Private hospitals ‘biggest factor’ in rise in-patient rehab after TKR: study

Research

By Tessa Hoffman

28 Aug 2018

Private hospitals are encouraging patients to have in-house rehabilitation after total knee replacements because health insurers pay them per-day to deliver it, new research suggests.

But in-hospital rehab offers no benefits over community and home-based options, and the fact almost half of TKR private patients now use it represents ‘low value care’, according to the authors of the study published in the MJA.

The study authors sought to quantify the rate of inpatient rehabilitation and quantify the contribution that hospitals, surgeons and patient-related factors made to it, using five linear progression models in their retrospective analysis of 35,389 Medibank-funded surgeries at 170 private hospitals between 2009-2016.

They found the overall rate for in-patient rehabilitation jumped from 31% to 45% over that period.

This was despite consistent evidence that rehabilitation carried out in hospital was more expensive – one study calculated a mean difference of $9,500 – but no better than when done at home or in the community, and rates of use are declining overseas.

The authors found 30% of the rise was due to patient-related factors such as age, socioeconomic status and whether they lived alone. But the most important determinant of whether a patient was admitted to inpatient rehabilitation “was the hospital where the TKR procedure was undertaken”, wrote Dr Chris Schilling (PhD), Associate Director, Economics at KPMG and his co-authors.
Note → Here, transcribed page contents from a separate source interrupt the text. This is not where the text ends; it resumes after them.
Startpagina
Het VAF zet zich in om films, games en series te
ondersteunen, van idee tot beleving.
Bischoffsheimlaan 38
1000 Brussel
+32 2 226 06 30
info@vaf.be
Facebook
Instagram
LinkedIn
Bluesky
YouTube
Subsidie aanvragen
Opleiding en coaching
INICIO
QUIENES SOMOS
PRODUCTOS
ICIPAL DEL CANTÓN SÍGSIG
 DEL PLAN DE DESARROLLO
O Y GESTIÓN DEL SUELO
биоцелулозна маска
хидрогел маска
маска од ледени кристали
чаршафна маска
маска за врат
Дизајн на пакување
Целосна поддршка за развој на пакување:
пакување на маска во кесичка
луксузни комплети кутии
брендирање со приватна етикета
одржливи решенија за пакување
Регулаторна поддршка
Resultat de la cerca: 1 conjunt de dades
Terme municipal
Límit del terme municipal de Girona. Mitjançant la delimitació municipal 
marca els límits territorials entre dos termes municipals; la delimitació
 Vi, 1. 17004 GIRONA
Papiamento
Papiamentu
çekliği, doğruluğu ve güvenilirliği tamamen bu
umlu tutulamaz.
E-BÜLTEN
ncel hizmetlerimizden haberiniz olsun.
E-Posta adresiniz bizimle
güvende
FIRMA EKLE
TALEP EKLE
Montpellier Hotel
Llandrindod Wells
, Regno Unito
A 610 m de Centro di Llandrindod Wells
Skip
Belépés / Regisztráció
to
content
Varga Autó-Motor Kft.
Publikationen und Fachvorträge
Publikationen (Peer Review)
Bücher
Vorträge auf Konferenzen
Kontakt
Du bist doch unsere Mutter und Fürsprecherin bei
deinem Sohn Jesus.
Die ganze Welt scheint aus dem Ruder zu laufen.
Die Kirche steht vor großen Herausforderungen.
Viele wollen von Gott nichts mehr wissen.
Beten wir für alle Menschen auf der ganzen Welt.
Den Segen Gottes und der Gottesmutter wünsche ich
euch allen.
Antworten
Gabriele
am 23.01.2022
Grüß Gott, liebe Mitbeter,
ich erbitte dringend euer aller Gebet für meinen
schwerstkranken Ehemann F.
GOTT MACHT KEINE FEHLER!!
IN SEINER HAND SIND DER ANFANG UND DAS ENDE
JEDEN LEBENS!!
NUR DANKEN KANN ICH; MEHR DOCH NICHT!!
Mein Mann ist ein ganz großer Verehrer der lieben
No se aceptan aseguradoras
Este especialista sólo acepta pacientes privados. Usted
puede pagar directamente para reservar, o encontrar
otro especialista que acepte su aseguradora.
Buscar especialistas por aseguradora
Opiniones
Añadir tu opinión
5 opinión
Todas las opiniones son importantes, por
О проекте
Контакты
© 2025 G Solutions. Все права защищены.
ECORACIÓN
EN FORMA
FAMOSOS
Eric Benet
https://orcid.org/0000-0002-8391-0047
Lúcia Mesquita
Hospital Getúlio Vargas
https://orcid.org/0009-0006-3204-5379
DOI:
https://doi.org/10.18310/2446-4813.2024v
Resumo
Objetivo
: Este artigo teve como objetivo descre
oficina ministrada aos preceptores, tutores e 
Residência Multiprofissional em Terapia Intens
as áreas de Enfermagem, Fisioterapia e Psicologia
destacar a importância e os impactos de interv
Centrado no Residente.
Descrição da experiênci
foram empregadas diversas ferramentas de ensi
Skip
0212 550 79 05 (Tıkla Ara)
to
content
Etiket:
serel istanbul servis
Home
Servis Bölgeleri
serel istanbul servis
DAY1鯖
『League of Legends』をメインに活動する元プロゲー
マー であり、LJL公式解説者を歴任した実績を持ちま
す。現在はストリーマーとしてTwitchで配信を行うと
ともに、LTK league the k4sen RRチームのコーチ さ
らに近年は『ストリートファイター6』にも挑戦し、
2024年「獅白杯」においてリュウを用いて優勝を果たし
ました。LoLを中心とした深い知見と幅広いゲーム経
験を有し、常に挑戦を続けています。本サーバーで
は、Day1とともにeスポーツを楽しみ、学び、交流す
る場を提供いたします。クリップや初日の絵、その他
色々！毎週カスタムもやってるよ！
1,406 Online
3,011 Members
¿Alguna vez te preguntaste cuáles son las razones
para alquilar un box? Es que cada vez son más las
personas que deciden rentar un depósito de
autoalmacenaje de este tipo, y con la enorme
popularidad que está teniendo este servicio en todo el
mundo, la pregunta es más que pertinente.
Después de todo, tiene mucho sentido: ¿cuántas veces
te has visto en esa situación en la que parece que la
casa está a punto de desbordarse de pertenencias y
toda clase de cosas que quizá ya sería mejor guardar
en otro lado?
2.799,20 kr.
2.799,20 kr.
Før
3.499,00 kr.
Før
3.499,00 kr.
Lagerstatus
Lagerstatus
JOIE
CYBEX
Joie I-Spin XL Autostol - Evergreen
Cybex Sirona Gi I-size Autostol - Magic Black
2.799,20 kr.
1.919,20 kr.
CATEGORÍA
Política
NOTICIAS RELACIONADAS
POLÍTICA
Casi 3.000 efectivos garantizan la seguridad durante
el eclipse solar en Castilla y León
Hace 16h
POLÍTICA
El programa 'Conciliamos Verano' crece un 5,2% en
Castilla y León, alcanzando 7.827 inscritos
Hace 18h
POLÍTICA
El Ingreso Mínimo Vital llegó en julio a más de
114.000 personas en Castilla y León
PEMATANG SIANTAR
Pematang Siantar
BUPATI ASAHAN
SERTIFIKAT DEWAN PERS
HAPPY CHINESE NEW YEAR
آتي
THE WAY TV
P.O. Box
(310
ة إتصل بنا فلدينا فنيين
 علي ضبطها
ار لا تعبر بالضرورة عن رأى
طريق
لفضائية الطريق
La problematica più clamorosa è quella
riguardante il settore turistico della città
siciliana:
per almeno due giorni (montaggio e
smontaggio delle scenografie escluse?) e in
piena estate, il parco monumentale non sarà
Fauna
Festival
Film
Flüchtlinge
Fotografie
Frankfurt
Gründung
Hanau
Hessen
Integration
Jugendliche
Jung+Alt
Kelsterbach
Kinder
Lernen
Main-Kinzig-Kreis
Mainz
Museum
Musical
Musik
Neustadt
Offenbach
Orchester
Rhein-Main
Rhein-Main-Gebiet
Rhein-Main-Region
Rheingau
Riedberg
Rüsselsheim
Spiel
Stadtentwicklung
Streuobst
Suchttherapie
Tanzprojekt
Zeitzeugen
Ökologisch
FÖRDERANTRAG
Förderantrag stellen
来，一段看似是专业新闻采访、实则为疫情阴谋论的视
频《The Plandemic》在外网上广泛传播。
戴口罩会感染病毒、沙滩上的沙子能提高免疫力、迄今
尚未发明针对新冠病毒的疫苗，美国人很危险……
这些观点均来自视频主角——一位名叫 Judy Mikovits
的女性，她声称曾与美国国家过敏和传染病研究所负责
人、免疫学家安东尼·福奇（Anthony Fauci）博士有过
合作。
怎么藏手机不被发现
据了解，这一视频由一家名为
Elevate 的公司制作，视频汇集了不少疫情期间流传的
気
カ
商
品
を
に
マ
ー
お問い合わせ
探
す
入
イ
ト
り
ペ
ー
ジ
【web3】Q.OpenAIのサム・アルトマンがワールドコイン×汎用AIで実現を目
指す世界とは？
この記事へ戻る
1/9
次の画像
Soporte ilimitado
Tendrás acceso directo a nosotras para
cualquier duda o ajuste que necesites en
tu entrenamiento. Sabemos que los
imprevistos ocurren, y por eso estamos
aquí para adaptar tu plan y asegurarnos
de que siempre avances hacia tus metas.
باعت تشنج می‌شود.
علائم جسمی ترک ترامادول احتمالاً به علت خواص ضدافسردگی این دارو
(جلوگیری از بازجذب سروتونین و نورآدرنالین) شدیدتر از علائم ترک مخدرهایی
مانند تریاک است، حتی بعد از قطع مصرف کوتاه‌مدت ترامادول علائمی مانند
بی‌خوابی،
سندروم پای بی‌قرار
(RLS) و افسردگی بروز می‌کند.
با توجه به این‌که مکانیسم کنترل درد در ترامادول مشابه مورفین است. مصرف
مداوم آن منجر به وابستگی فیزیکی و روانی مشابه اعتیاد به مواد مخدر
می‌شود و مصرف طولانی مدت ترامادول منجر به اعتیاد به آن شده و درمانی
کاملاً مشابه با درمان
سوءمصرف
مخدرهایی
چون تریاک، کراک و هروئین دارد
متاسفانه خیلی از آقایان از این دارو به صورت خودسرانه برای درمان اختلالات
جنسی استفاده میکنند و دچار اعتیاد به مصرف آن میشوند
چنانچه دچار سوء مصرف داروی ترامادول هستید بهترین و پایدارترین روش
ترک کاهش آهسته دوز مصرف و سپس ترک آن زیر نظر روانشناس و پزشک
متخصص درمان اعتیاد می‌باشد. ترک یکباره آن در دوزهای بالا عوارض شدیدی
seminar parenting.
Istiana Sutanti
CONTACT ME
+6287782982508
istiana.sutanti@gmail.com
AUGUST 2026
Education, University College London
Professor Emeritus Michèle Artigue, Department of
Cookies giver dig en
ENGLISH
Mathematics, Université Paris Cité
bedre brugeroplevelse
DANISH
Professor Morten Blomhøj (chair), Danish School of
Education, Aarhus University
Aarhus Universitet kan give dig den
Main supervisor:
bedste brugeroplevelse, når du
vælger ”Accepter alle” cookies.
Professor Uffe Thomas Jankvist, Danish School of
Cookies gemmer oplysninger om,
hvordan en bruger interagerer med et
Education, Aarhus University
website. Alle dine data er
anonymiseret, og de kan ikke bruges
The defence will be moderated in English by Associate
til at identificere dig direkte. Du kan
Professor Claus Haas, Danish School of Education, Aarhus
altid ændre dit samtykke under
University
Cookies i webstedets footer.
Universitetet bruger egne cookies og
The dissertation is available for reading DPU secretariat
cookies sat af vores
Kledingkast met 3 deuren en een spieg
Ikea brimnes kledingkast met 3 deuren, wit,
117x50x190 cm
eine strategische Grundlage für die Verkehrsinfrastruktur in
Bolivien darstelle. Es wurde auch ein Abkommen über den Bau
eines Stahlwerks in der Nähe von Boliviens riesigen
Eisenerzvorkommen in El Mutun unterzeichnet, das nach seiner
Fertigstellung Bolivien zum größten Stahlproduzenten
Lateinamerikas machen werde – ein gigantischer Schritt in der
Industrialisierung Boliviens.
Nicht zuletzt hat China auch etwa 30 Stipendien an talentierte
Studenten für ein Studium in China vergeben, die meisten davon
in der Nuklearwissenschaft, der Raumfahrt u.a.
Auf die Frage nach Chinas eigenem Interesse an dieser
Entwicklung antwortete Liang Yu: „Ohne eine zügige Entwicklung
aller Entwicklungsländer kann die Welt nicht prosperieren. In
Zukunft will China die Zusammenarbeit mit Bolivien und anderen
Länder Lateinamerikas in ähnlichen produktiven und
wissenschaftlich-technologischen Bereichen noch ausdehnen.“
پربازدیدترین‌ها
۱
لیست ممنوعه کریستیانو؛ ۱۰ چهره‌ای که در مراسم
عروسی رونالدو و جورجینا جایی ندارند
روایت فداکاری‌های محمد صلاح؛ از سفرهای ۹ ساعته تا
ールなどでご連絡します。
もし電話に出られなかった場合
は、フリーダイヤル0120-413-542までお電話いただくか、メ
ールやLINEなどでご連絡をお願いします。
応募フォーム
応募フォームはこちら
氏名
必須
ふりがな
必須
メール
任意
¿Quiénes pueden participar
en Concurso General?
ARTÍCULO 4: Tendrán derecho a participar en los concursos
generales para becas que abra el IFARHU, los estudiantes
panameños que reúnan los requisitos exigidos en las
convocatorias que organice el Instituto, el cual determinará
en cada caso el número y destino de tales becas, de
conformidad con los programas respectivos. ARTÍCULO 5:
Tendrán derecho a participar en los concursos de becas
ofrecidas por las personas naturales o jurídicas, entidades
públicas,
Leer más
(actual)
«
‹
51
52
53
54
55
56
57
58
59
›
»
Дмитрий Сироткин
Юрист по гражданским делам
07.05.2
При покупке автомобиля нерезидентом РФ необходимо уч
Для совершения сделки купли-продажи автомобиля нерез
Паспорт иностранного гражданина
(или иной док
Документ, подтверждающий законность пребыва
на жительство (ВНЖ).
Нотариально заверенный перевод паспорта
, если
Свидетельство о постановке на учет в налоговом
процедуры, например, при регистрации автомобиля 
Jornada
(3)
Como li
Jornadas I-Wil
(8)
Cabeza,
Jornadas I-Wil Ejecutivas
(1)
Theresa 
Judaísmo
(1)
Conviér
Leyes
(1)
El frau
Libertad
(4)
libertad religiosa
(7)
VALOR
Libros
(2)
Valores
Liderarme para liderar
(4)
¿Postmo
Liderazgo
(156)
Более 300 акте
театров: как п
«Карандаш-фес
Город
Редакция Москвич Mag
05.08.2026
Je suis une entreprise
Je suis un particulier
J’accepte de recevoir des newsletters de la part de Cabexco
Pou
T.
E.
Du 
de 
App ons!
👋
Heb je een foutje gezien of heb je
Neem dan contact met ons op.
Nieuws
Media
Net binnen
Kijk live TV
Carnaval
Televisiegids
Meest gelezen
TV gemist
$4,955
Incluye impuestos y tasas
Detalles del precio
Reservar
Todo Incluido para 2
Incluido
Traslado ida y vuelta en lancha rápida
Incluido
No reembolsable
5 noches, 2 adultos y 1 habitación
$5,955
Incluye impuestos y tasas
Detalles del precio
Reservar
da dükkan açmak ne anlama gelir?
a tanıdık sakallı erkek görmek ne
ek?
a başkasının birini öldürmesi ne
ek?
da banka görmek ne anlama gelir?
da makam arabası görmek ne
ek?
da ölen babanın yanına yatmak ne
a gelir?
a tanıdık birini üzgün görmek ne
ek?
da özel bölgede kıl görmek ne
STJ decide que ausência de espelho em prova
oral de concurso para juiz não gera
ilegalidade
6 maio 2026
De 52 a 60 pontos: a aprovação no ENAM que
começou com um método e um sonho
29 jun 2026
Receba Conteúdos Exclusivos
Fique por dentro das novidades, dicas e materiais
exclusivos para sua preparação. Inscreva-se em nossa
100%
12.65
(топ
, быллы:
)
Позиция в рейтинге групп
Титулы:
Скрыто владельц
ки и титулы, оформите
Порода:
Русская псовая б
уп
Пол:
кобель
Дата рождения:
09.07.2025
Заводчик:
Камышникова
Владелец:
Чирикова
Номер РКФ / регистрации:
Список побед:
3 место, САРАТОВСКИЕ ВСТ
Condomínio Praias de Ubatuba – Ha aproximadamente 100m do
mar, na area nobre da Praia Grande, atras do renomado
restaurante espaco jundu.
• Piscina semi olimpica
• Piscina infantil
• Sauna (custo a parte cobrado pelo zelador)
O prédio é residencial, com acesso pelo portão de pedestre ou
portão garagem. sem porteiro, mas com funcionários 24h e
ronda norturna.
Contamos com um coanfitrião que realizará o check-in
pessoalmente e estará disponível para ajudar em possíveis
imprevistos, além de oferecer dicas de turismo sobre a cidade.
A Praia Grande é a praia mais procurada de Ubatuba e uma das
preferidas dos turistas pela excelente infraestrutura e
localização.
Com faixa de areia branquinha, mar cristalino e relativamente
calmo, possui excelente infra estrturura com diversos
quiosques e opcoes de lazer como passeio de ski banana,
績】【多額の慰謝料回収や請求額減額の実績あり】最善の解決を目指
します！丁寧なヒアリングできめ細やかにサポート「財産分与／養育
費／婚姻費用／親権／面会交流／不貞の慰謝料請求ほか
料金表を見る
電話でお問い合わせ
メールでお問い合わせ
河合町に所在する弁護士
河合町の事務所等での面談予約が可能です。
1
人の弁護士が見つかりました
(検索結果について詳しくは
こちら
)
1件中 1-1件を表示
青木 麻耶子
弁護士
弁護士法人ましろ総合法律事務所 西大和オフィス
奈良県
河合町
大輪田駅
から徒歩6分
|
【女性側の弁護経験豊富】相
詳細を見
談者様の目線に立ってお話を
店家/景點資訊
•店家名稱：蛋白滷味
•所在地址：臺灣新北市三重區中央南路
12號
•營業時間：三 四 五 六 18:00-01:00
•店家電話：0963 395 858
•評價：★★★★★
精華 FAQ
“This factor was substantially more important than the clinical profile of the patient, that is the same patient may enter different rehabilitation pathways according to the hospital in which they were operated.”

The study’s modelling results suggested that “hospital related factors (46.9%) made the largest contribution of the factors included to variation in inpatient rehabilitation rates; together with surgeon-related factors (28.5%) and provider-related factors explained three times as much of the variation as patient-related factors (24.6%).

The authors said the private health insurance industry played a role in the rise, through offering hospitals a per-day payment for each day of in-patient rehabilitation, on top of the fee for initial surgery.

They concluded that the net result was low-value care for Australians.

“From a hospital perspective, offering a service that delivers benefits to patients for which it is well remunerated is consequently attracted. However, it is less so from a public health perspective,” they wrote, citing an editorial published in the MJA that argued inpatient rehabilitation had become an industry whose cost is not justified by better outcomes.”

The authors noted there were no clinical guidelines about best-practice rehabilitation after TKR, and no consensus on the ideal rate of inpatient rehabilitation.

“But the public health system rate in Australia of 17%, rates under 11% in the United States and Canada, and the clinical evidence discussed above suggest that the private inpatient rehabilitation rate in Australia of 45% is too high,” they wrote.

“Reducing low value care will require system-level changes to guidelines and incentives for hospitals, as hospital-related factors are the major driver in inpatient rehabilitation practices.”